Figure 4 Example of house price
Take the national topic house as an example. Now I have a house to sell. How much should I mark it? The house area is 100 m2, and the price is 1 10,000,10.2 million, or10.4 million?
Obviously, I hope to get a certain law of house price and area. So how do I get this rule? Use the average house price data in the newspaper? Or refer to other similar areas? Either way, it doesn't seem very reliable.
Now I hope to get a reasonable law that can reflect the relationship between area and house price to the greatest extent. So I investigated some houses with similar room types around me and got a set of data. This set of data includes the area and price of large and small houses. If I can find out the law of area and price from this set of data, then I can get the price of the house.
Finding the rule is simple, fitting a straight line so that it "passes through" all points, and the smaller the distance from each point, the better.
Through this straight line, I got a rule that can best reflect the law of house price and area. This straight line is also a function expressed by the following formula: house price = area * a+b.

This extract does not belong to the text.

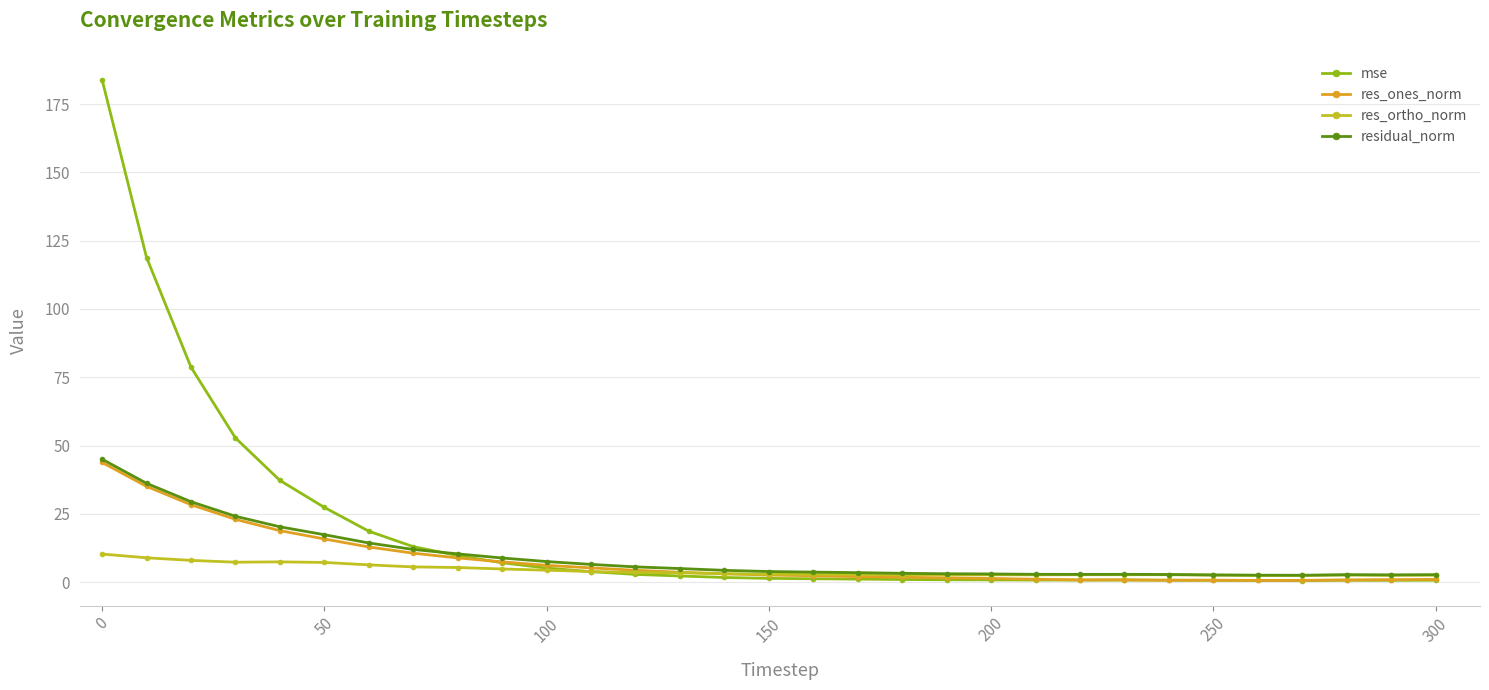

Which series has the largest range (max minus min)?

mse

A and b above are the parameters of a straight line. After obtaining these parameters, I can calculate the price of the house.

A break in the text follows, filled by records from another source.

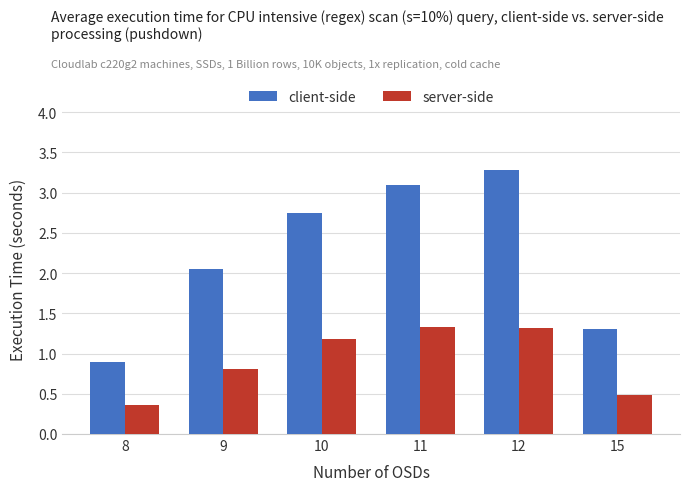

What is the difference between the highest and lowest values at 9?

1.2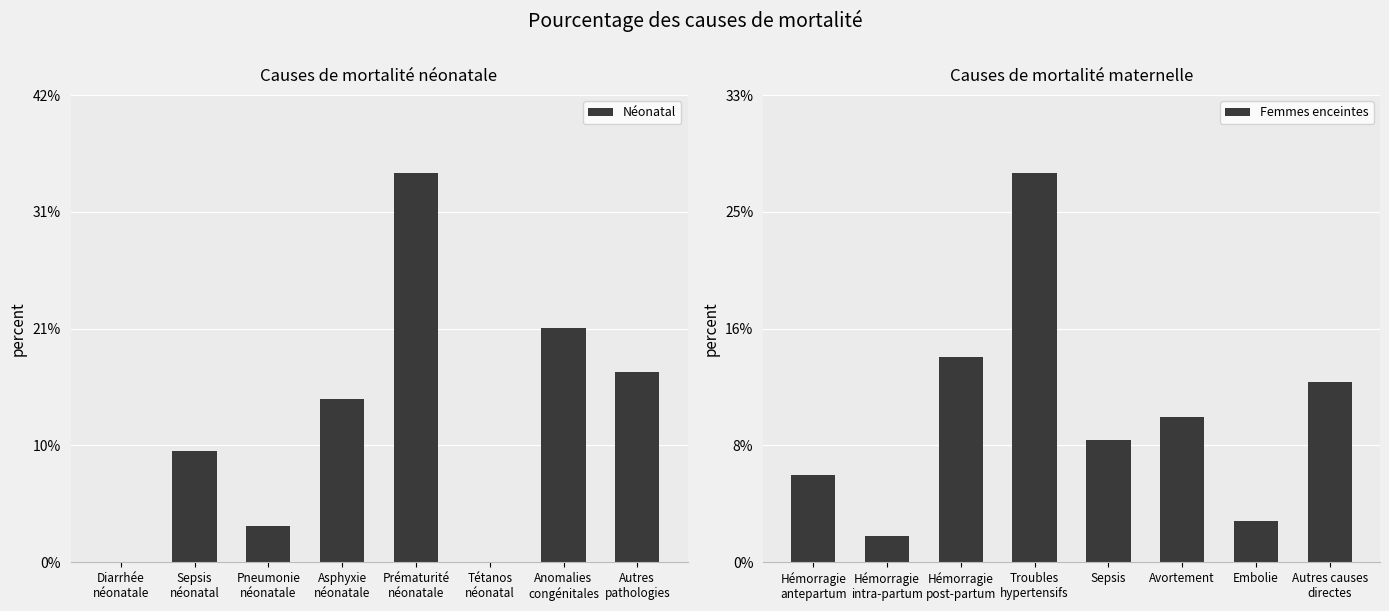

Which series changed the most between Pneumonie
néonatale and Anomalies
congénitales?

Néonatal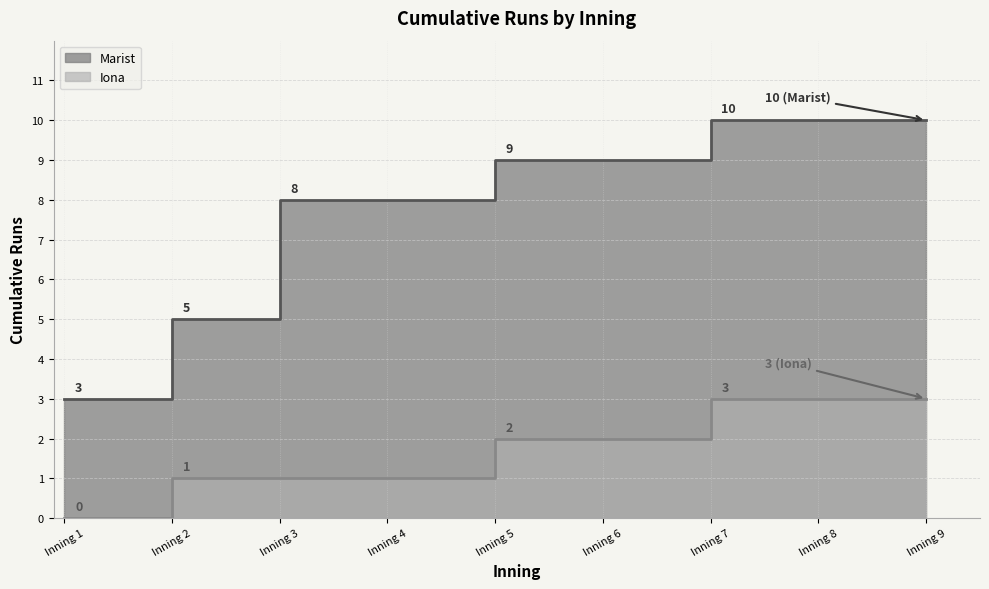

Between Inning 7 and Inning 5, which is larger?

Inning 7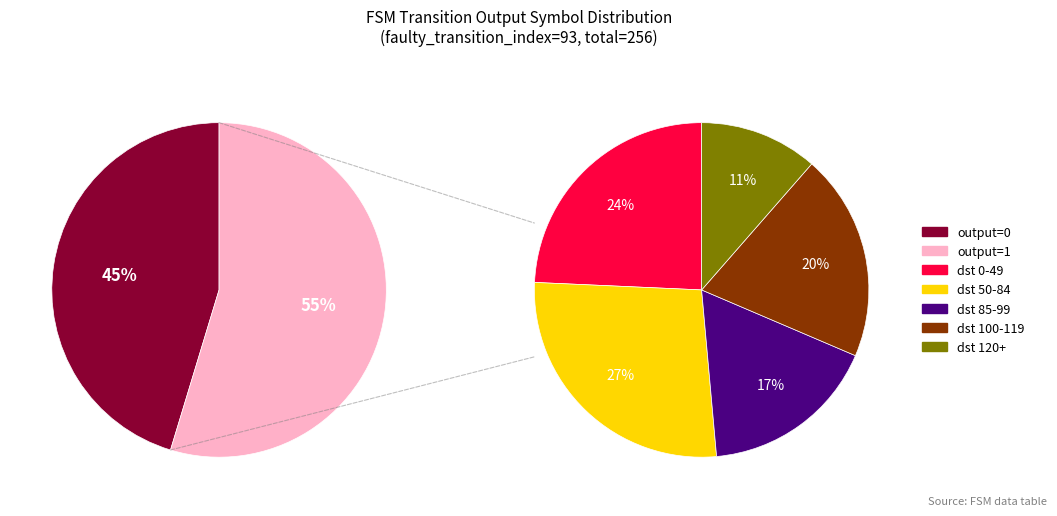

Between output=0 and output=1, which is larger?

output=1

Suppose a = 0.75 and b = 50, then the house price =100 * 0.75+50 =1.25 million. This result is different from the 6,543.8+0,000, 6,543.8+0.2,000 and 6,543.8+0.4 million I listed earlier. Because this straight line comprehensively considers most situations, it is the most reasonable prediction in the sense of "statistics".

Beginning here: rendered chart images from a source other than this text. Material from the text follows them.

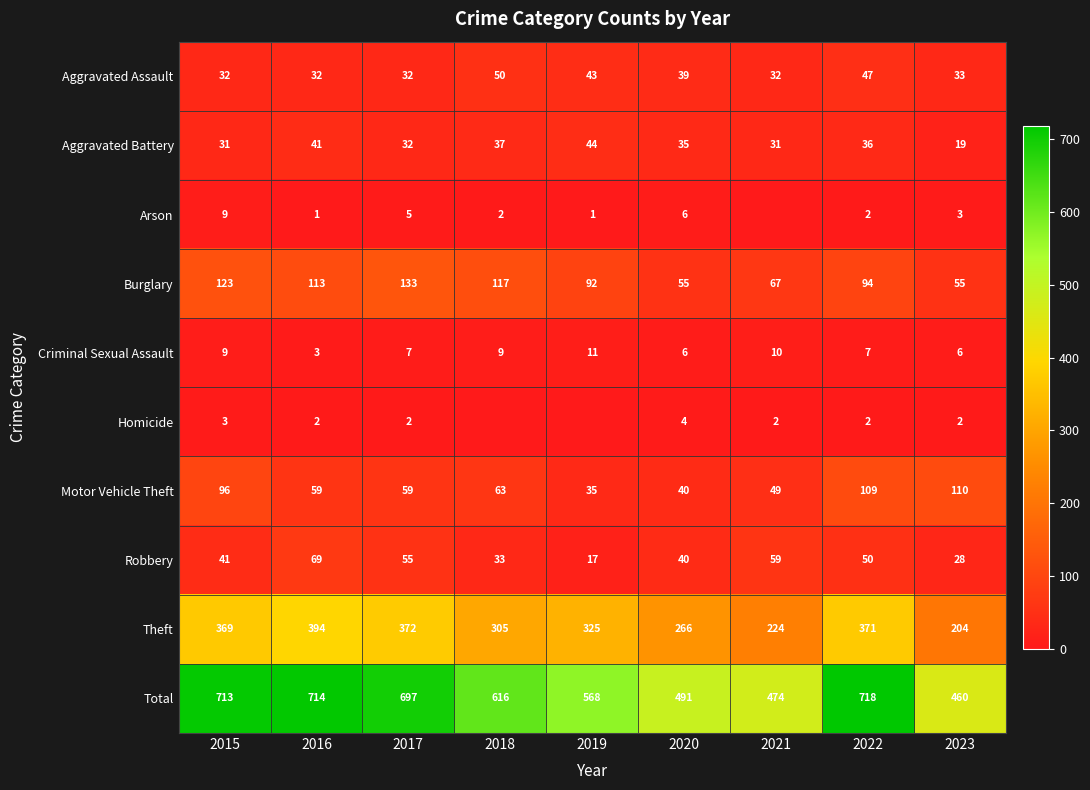

Between 2017 and 2022, which series saw the biggest shift?

Motor Vehicle Theft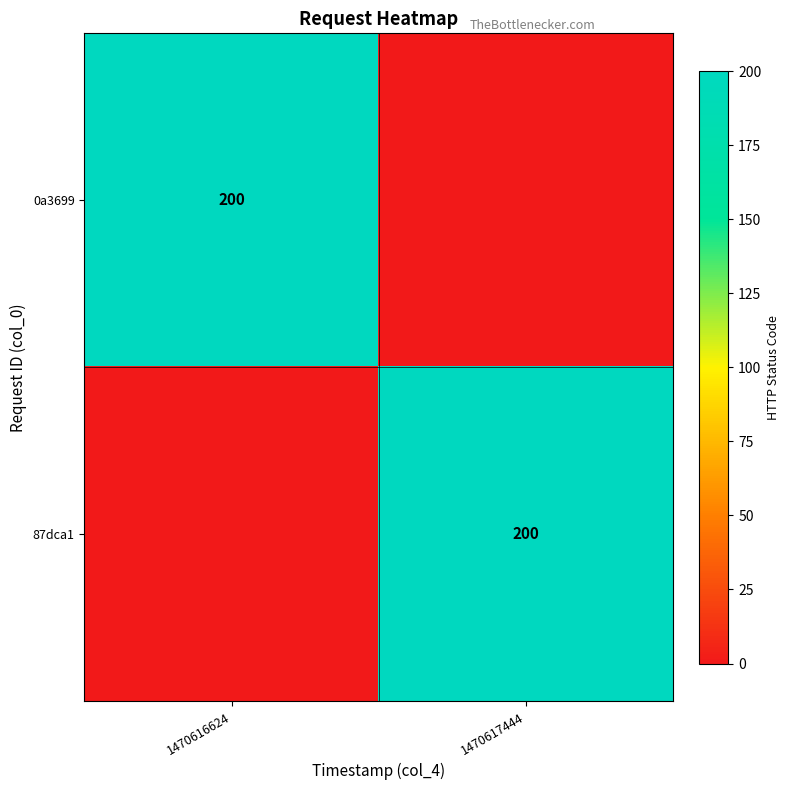

The value of 0a3699 at 1470616624 is 200. True or false?

True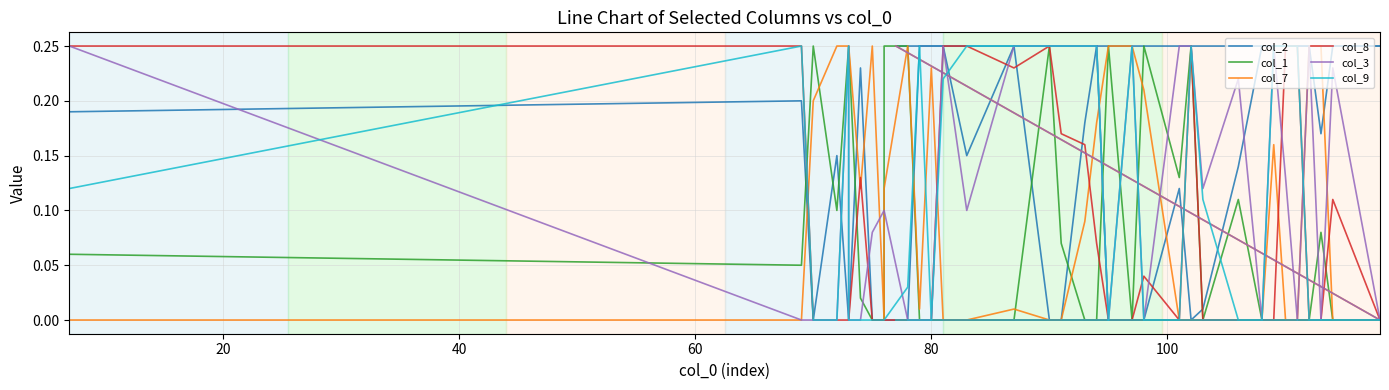

Is it true that col_3 equals 0.1 at 14?

False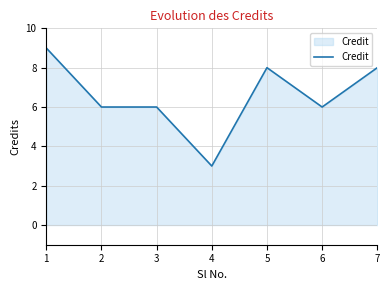

What is the maximum value shown in the chart?

9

In the process of solving, two pieces of information are revealed:
1. Determine the house price model according to the fitting function type. If it is a straight line, then the fitted equation is a straight line. If it is another type of line, such as parabola, then fit the parabola equation. There are many algorithms in machine learning, and some powerful algorithms can fit complex nonlinear models to reflect some situations that cannot be expressed by straight lines.
2. The more data I have, the more situations my model can consider, and the better the prediction effect of new situations may be. This is an embodiment of the idea that data is king in machine learning. Generally speaking (not absolutely), the more data, the better the prediction effect of the model generated by machine learning.
Through the process of fitting straight lines, we can make a complete review of the process of machine learning. First, we need to store historical data in the computer. Then, we process these data through machine learning algorithms. This process is called "training" in machine learning, and the processed results can be used by us to predict new data. This result is generally called a "model". The process of predicting new data is called "prediction" in machine learning. "Training" and "prediction" are two processes of machine learning, "model" is the intermediate output result of the process, "training" produces "model" and "model" guides "prediction".